MING-MOE: Enhancing Medical Multi-Task Learning in Large Language Models with Sparse Mixture of Low-Rank Adapter Experts
Yusheng Liao, Shuyang Jiang, Yu Wang, Yanfeng Wang
TL;DR
The paper tackles the challenge of medical multi-task learning in large language models by introducing MING-MOE, a Mixture-of-Experts model that performs token-level expert routing and uses Sparse MoLoRA to keep the base model frozen while training a small, parameter-efficient set of adapters. By training on a bilingual medical corpus and evaluating on both Medical NLP benchmarks and medical licensing exams, the approach achieves state-of-the-art results on over 20 tasks and demonstrates strong performance even against GPT-4 on certain Chinese medical assessments. Key contributions include the first MoE-based medical LLM with token-level routing and MoLoRA, a comprehensive 300k-sample, multi-stream fine-tuning dataset, and extensive benchmarking showing improved generalization and inference efficiency. The work highlights the practical impact of combining MoE with low-rank adapters to enable scalable, task-agnostic medical AI with strong knowledge retention and broad applicability in real-world clinical contexts.
Abstract
Large language models like ChatGPT have shown substantial progress in natural language understanding and generation, proving valuable across various disciplines, including the medical field.
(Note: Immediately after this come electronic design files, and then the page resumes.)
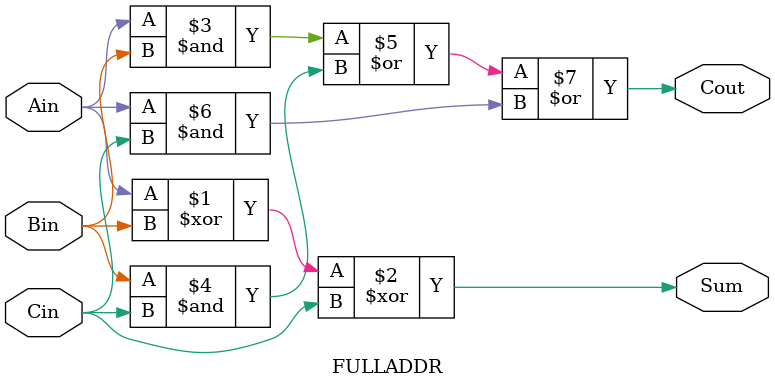
<source format=v>
module FULLADDR(Cout,Sum,Ain,Bin,Cin);
	input Ain,Bin,Cin;
	output Cout,Sum;

	wire Cout;
	wire Sum;
	assign Sum = Ain^Bin^Cin;
	assign Cout = (Ain&Bin)|(Bin&Cin)|(Ain&Cin);
endmodule
</source>
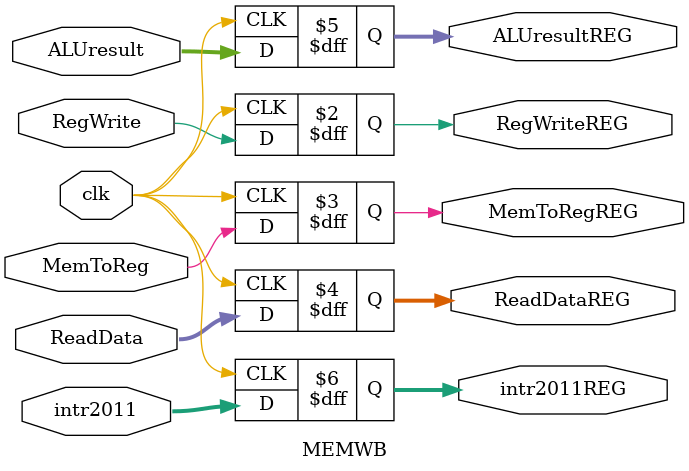
<source format=v>
module MEMWB(RegWrite,MemToReg,clk,RegWriteREG,MemToRegREG,
		ReadData,ALUresult,intr2011,ReadDataREG,ALUresultREG,intr2011REG);
input clk;
input RegWrite,MemToReg;
input [31:0]ReadData,ALUresult;
input [4:0]intr2011;

output reg RegWriteREG,MemToRegREG;
output reg[31:0]ReadDataREG,ALUresultREG;
output reg[4:0]intr2011REG;
always@(posedge clk)
begin
//WB
RegWriteREG=RegWrite;
MemToRegREG=MemToReg;
//else
ReadDataREG=ReadData;
ALUresultREG=ALUresult;
intr2011REG=intr2011;

end
endmodule

</source>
Despite advancements, challenges persist due to the complexity and diversity inherent in medical tasks which often require multi-task learning capabilities. Previous approaches, although beneficial, fall short in real-world applications because they necessitate task-specific annotations at inference time, limiting broader generalization. This paper introduces MING-MOE, a novel Mixture-of-Expert~(MOE)-based medical large language model designed to manage diverse and complex medical tasks without requiring task-specific annotations, thus enhancing its usability across extensive datasets. MING-MOE employs a Mixture of Low-Rank Adaptation (MoLoRA) technique, allowing for efficient parameter usage by maintaining base model parameters static while adapting through a minimal set of trainable parameters. We demonstrate that MING-MOE achieves state-of-the-art (SOTA) performance on over 20 medical tasks, illustrating a significant improvement over existing models. This approach not only extends the capabilities of medical language models but also improves inference efficiency.